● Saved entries

= = =

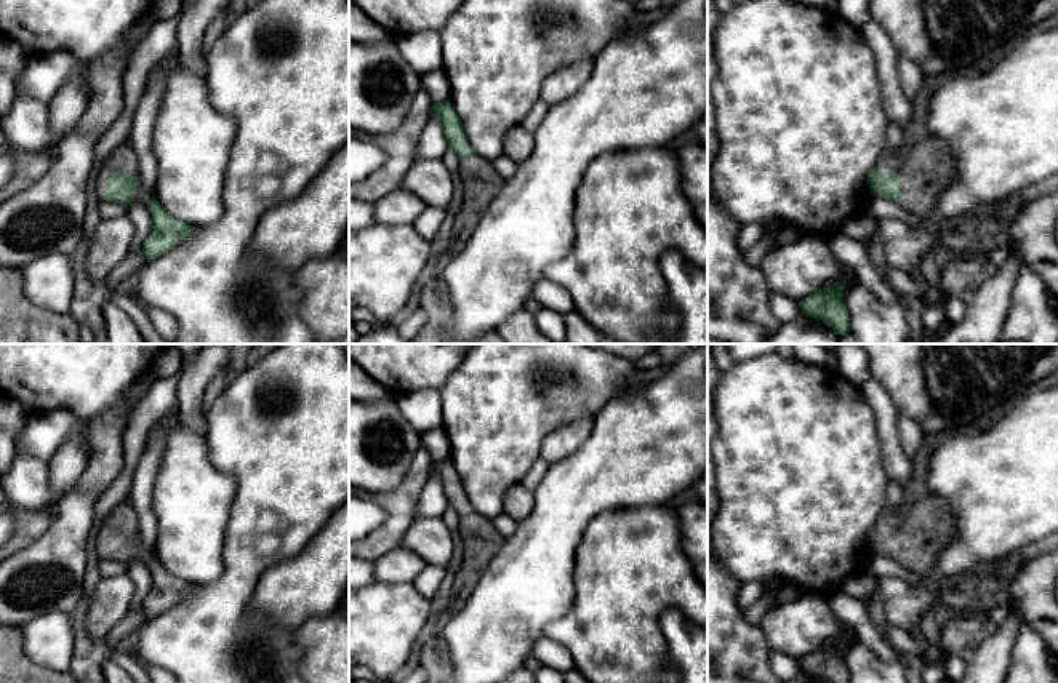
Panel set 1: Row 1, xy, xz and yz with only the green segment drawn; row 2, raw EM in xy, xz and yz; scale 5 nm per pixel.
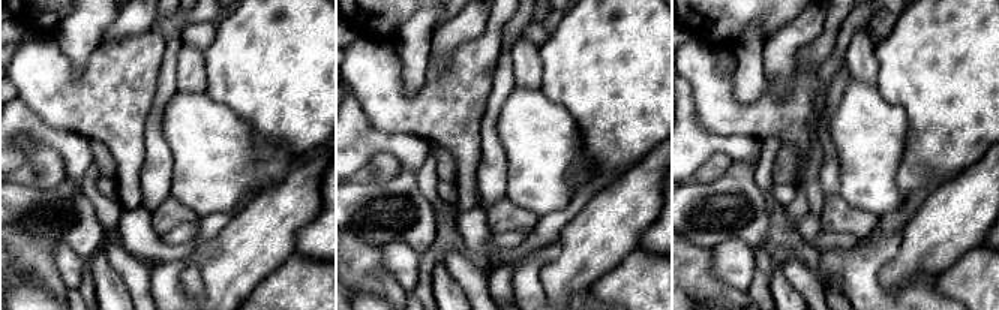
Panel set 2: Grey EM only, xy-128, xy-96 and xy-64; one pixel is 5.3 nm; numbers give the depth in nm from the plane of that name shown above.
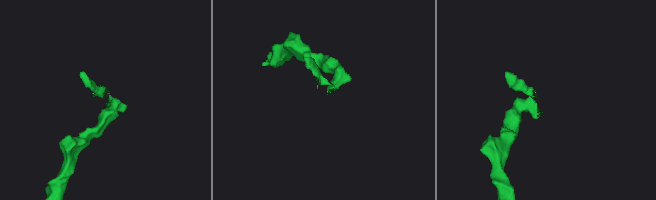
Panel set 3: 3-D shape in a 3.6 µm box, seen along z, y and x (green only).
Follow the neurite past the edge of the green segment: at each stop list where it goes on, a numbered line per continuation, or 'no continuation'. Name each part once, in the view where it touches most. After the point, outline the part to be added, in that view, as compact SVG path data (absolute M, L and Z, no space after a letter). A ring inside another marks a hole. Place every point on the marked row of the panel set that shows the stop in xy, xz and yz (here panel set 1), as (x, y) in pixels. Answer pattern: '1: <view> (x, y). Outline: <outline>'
1: yz (925, 168). Outline: M930 136L900 149L885 149L874 165L880 173L901 176L901 206L920 219L932 214L935 198L954 171L954 154L946 141Z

= = =

Transcribe each entry above character for character, omitting pictures.

● Solution to the problem
Panel set 1: Row 1, xy, xz and yz with only the green segment drawn; row 2, raw EM in xy, xz and yz; scale 5 nm per pixel.
Panel set 2: Grey EM only, xy-128, xy-96 and xy-64; one pixel is 5.3 nm; numbers give the depth in nm from the plane of that name shown above.
Panel set 3: 3-D shape in a 3.6 µm box, seen along z, y and x (green only).
Follow the neurite past the edge of the green segment: at each stop list where it goes on, a numbered line per continuation, or 'no continuation'. Name each part once, in the view where it touches most. After the point, outline the part to be added, in that view, as compact SVG path data (absolute M, L and Z, no space after a letter). A ring inside another marks a hole. Place every point on the marked row of the panel set that shows the stop in xy, xz and yz (here panel set 1), as (x, y) in pixels. Answer pattern: '1: <view> (x, y). Outline: <outline>'
1: yz (925, 168). Outline: M930 136L900 149L885 149L874 165L880 173L901 176L901 206L920 219L932 214L935 198L954 171L954 154L946 141Z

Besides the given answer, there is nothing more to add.